Work to complete:
Report every line of the data that includes "left".

Data listing:
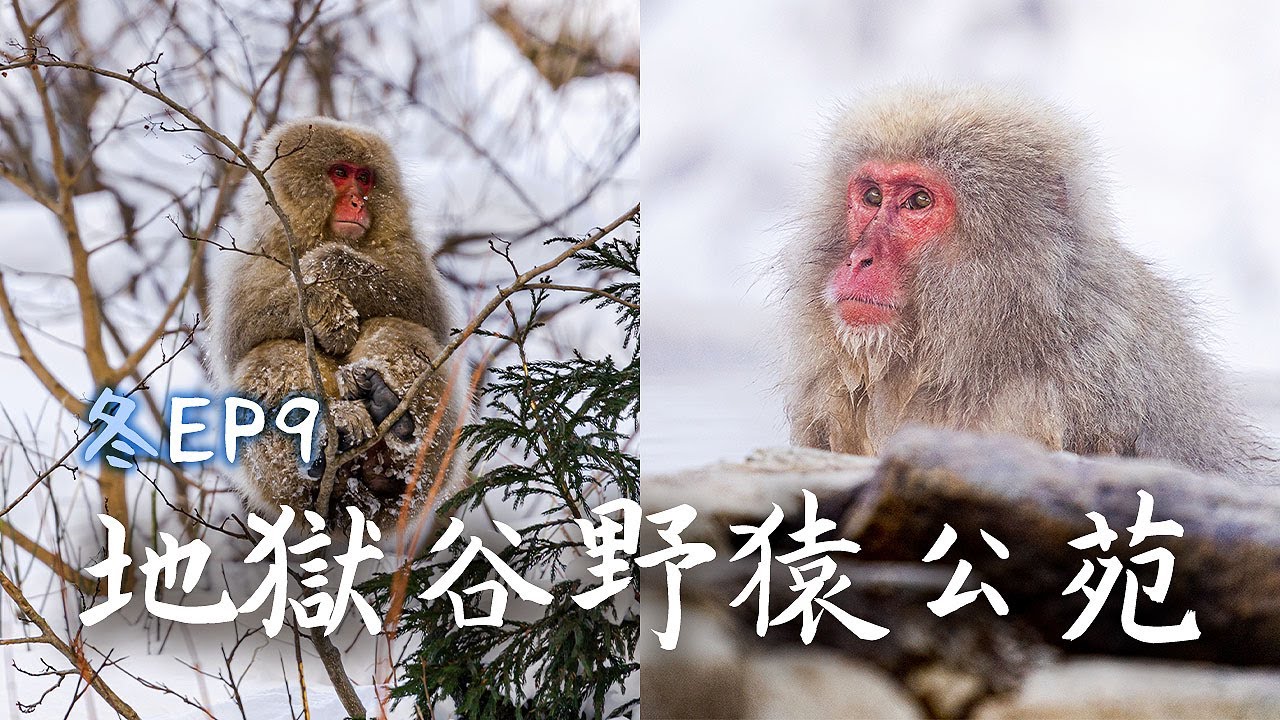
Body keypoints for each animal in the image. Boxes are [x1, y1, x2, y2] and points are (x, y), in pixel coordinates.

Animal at [211, 117, 467, 528]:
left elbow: (420, 303)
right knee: (270, 356)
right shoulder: (253, 255)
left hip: (433, 464)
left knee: (398, 329)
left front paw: (324, 266)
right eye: (340, 173)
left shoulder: (407, 249)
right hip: (280, 488)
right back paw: (326, 441)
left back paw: (389, 416)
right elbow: (243, 329)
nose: (358, 202)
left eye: (365, 178)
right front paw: (325, 308)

Solution to this problem:
left elbow: (420, 303)
left hip: (433, 464)
left knee: (398, 329)
left front paw: (324, 266)
left shoulder: (407, 249)
left back paw: (389, 416)
left eye: (365, 178)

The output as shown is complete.